However, in some instances, visual assessments have limitations. Technical instruments are therefore used to detect, quantify and map internal decay. A common practice to detect decay and cavities in trees and timber is through Resistance Drilling. This is known as ‘Level 3: Advanced Assessment.’

Resistance Drilling Origins

Since its development in the 1980s, thin needle resistance recording has been the most standard practice for gathering data globally on urban trees and wood to assess hazard and stability levels.

Originally, resistance drilling was developed to measure latewood  density in oak tree rings to reconstruct previous climates. With this, experts observed that this method was able to detect defects in timber and trees.  

Since it’s development, researchers have conducted various experiments on spring-driven recording mechanisms to prove their effectiveness. However, many did not meet the requirements needed for it to be considered a reliable measurement tool.

In the early 1990s, resistance drilling devices were modified and were incorporated with electronic regulation and recording when it was officially labeled as a Resistograph® - an electronic resistance drilling device that provides a linear scaled profile, revealing the density of wood and its changes accurately.

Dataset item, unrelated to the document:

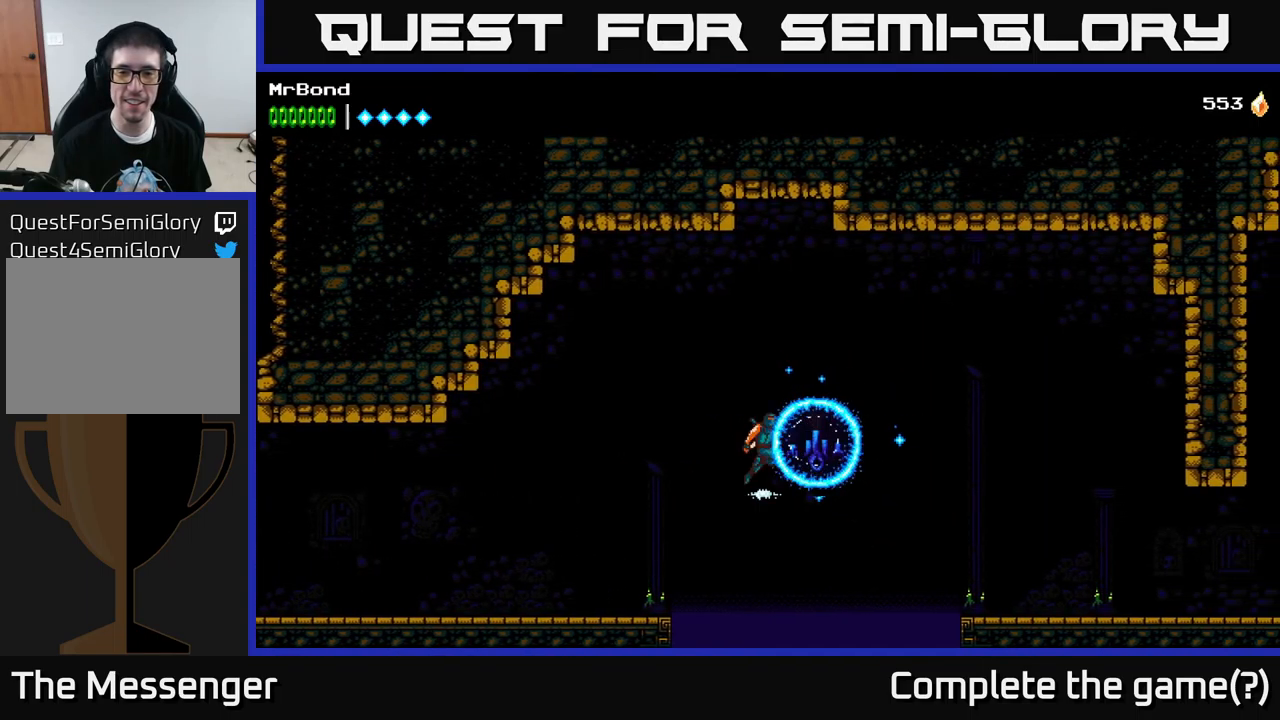
{"buttons": ["DPAD_RIGHT"], "left_stick": "center", "right_stick": "center", "events": [[200, "X", "down"], [334, "X", "up"], [484, "A", "up"]]}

For clarity, Resistograph® is now a trademarked name for a brand of resistance drill made by Rinntech. At Canopy Consulting, we use an IML-RESI PowerDrill ® PD-400 as we believe it has increased technological advantages.

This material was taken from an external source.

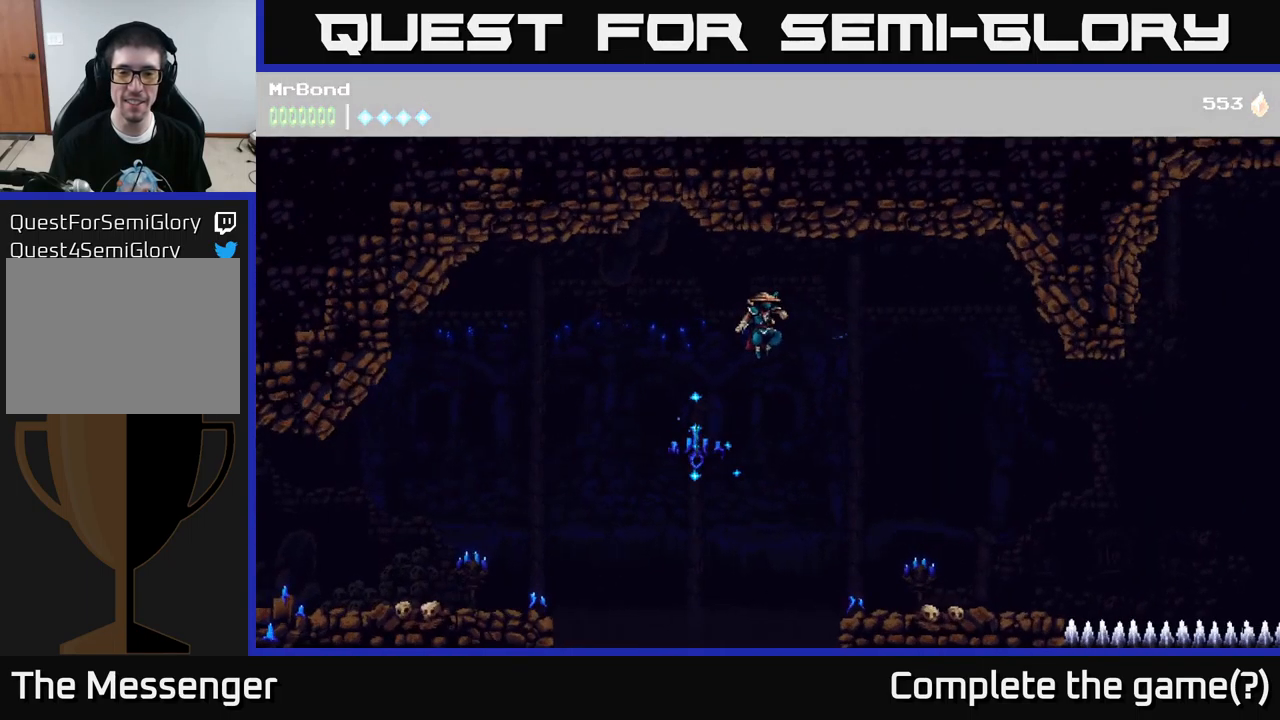
{"buttons": ["DPAD_RIGHT"], "left_stick": "center", "right_stick": "center", "events": [[67, "A", "down"], [467, "A", "up"]]}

Many specialised arborists and wood inspectors utilise this approach to uncover hidden flaws or cracks or quantify visible decay. It is important to remember that experience by the assessor is of the utmost importance as the information provided needs to be given context in relation to the tree and its environment. 

How Resistance Drilling  Works

The IML-RESI PowerDrill ® PD-400 is an electronic resistance drill which drives a small diameter (3mm) spade bit to a maximum depth of 400mm into a tree. As the bit penetrates the drill’s resistance is simultaneously plotted as a graphic profile which is used to determine the internal strength of the wood.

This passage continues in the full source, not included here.